Communicating Politics: A Campaign Communication Class Simulation

Instructor: Deborah Brooks, Government

Project: Many candidates and campaign consultants believe that politics can only be learned in the real world of applied political campaigning. Most professors of politics believe that politics can best be learned by studying politics in books. Both groups are about half right: politics — particularly political communication — can best be learned with a combination of both of those approaches. Across academic fields, studies have shown that learning is enhanced through a combination of traditional classroom learning and active learning through class simulations.

The requested project funding will be utilized for technology and technological support for the simulation component in a senior seminar in political communication offered through the Government Department at Dartmouth College. Specifically, Dartmouth Venture funding will allow for the acquisition of video technology that can allow for the production of television and radio advertisements, video newscasts, and media coverage for the simulated campaign. Moreover, the video equipment will be used for the taping of video segments of “advisors” (real candidates, journalists, etc.) that will be integrated throughout the course. The video equipment will also be utilized to capture footage that will be integrated into a short documentary of the simulation activities. This documentary can be used as a model for other professors or students engaged in these types of simulations in the future.

Earth Sciences Venture Fund Proposal: Extending Mobile Technology to the Field

Instructor: Carl Renshaw, Earth Sciences

Overview: We seek to address the growing disconnect between the technologically-rich learning environment Dartmouth students enjoy in the classroom and the relatively “primitive” environment we provide them during field training. This disconnect exists despite the ever-increasing technical sophistication of the instruments that we use in the field and that students later use in their post-Dartmouth careers. The fundamental pedagogic issues, however, go beyond the desire for our students to be technologically proficient. Currently, the instruments we bring to the field largely work in isolation and thus hinder the sharing of data between students and limit their learning. The promise of mobile technology in the field is to connect and share data and ideas in near real-time in a manner that fosters, rather than impedes, learning.
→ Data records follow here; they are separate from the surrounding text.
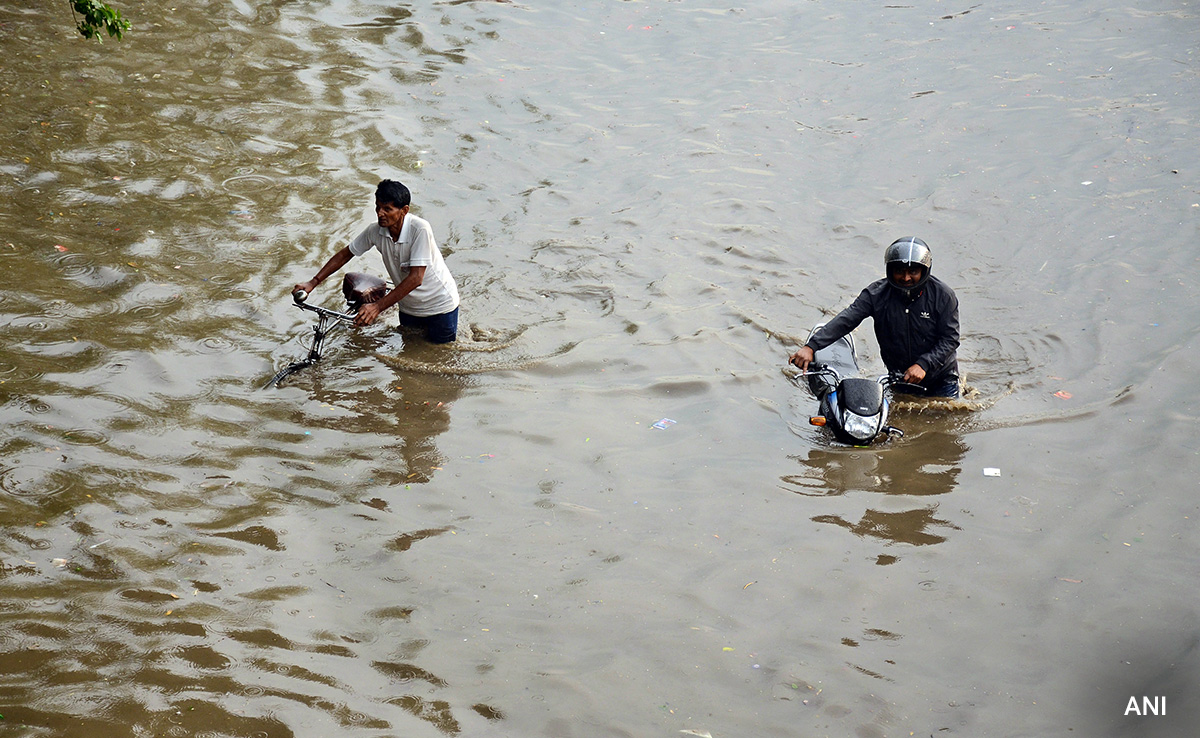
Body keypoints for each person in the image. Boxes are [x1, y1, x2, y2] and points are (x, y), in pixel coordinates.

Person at [789, 237, 960, 397]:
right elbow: (847, 319)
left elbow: (950, 339)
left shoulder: (943, 296)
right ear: (890, 270)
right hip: (899, 378)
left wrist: (924, 364)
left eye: (913, 271)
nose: (906, 278)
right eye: (900, 271)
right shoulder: (876, 294)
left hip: (941, 379)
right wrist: (811, 347)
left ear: (924, 271)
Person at [294, 179, 460, 343]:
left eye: (387, 209)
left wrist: (377, 307)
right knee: (409, 352)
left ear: (404, 210)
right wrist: (313, 282)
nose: (380, 213)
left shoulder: (419, 229)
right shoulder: (375, 231)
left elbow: (416, 278)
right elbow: (345, 254)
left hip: (440, 307)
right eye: (378, 207)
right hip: (409, 308)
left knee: (440, 358)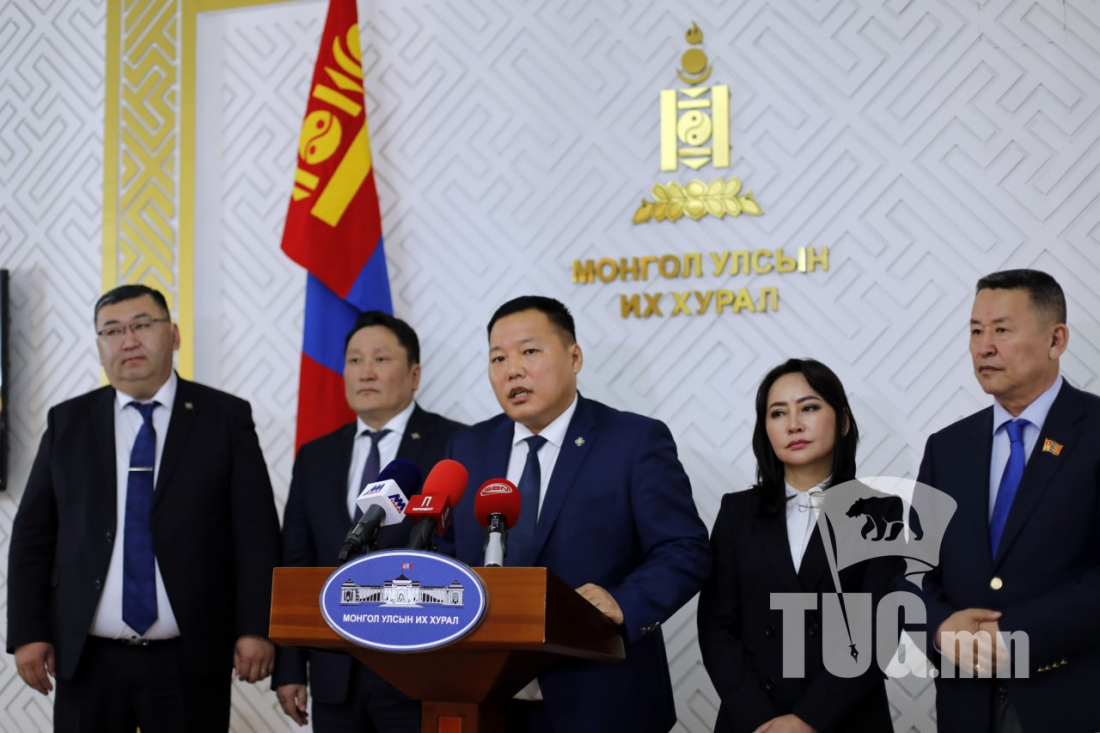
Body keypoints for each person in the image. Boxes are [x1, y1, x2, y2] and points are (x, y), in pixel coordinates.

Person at [6, 284, 281, 732]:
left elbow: (257, 534)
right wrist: (27, 632)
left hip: (190, 658)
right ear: (99, 347)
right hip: (87, 659)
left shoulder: (224, 417)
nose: (128, 340)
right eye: (112, 331)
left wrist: (256, 627)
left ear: (173, 334)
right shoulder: (67, 422)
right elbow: (32, 538)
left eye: (141, 325)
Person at [443, 295, 711, 732]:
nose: (512, 370)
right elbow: (446, 551)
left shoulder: (633, 440)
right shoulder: (468, 448)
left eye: (529, 351)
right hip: (488, 700)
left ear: (574, 357)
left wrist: (624, 601)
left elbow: (684, 549)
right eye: (498, 358)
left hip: (601, 698)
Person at [918, 269, 1100, 733]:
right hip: (966, 707)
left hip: (1072, 700)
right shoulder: (947, 448)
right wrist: (940, 628)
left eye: (1001, 330)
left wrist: (1022, 636)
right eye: (976, 331)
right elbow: (912, 570)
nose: (984, 347)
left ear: (1056, 340)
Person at [273, 310, 465, 731]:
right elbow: (296, 562)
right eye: (355, 360)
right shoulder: (316, 455)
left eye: (381, 359)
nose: (365, 372)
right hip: (334, 672)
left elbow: (463, 556)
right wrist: (289, 666)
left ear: (414, 374)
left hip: (420, 667)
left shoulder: (456, 445)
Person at [697, 359, 894, 733]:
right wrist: (761, 719)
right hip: (753, 721)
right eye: (778, 413)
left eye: (809, 407)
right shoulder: (737, 512)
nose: (793, 424)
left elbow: (877, 631)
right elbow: (716, 628)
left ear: (844, 421)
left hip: (846, 718)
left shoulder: (880, 512)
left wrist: (808, 719)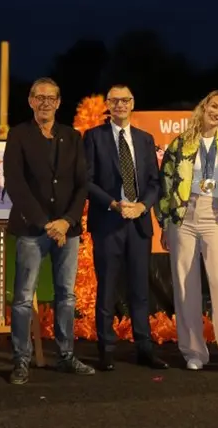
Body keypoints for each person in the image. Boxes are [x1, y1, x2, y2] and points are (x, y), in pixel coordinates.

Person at [3, 77, 95, 384]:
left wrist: (67, 221)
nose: (45, 103)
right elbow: (15, 183)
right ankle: (21, 360)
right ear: (30, 101)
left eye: (51, 98)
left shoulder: (72, 137)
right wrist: (46, 223)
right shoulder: (18, 135)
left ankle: (66, 356)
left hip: (66, 229)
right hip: (32, 228)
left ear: (58, 102)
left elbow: (82, 184)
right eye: (39, 97)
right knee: (23, 298)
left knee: (66, 296)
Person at [156, 89, 218, 375]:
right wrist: (164, 222)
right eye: (214, 106)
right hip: (182, 218)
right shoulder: (180, 143)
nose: (217, 112)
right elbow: (166, 183)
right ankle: (193, 351)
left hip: (213, 217)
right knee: (185, 285)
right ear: (204, 106)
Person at [83, 85, 169, 371]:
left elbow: (155, 182)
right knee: (107, 288)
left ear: (133, 103)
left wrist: (143, 206)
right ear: (108, 104)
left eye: (125, 100)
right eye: (114, 100)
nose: (120, 105)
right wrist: (113, 204)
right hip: (109, 222)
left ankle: (144, 348)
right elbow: (87, 180)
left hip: (139, 223)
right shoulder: (94, 137)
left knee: (140, 290)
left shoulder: (145, 140)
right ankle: (106, 350)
We are requesting Venture funding to purchase field portable computers and software to be used on our off campus studies program. Our proposal immediately involves all six faculty who co-teach the off campus program and, ultimately, other faculty in the department who teach field-based labs as part of their regular courses. The specific Dartmouth courses directly benefiting from this proposal include EARS 45, 46, and 47, all offered each fall term as the Earth Sciences Off Campus Field Studies Program (the Stretch). When not being used during the Stretch, the equipment and software will be available to all faculty in our department for use in field labs that are part of a number of our regular Dartmouth-based courses, including EARS 26 (Hydrology and Water Resources), EARS 28 (Environmental Geology), EARS 33 (Earth Surface Processes and Landforms), EARS 44 (Structural Geology), EARS 64 (Introductory Geophysics), and EARS 66 (Hydrogeology).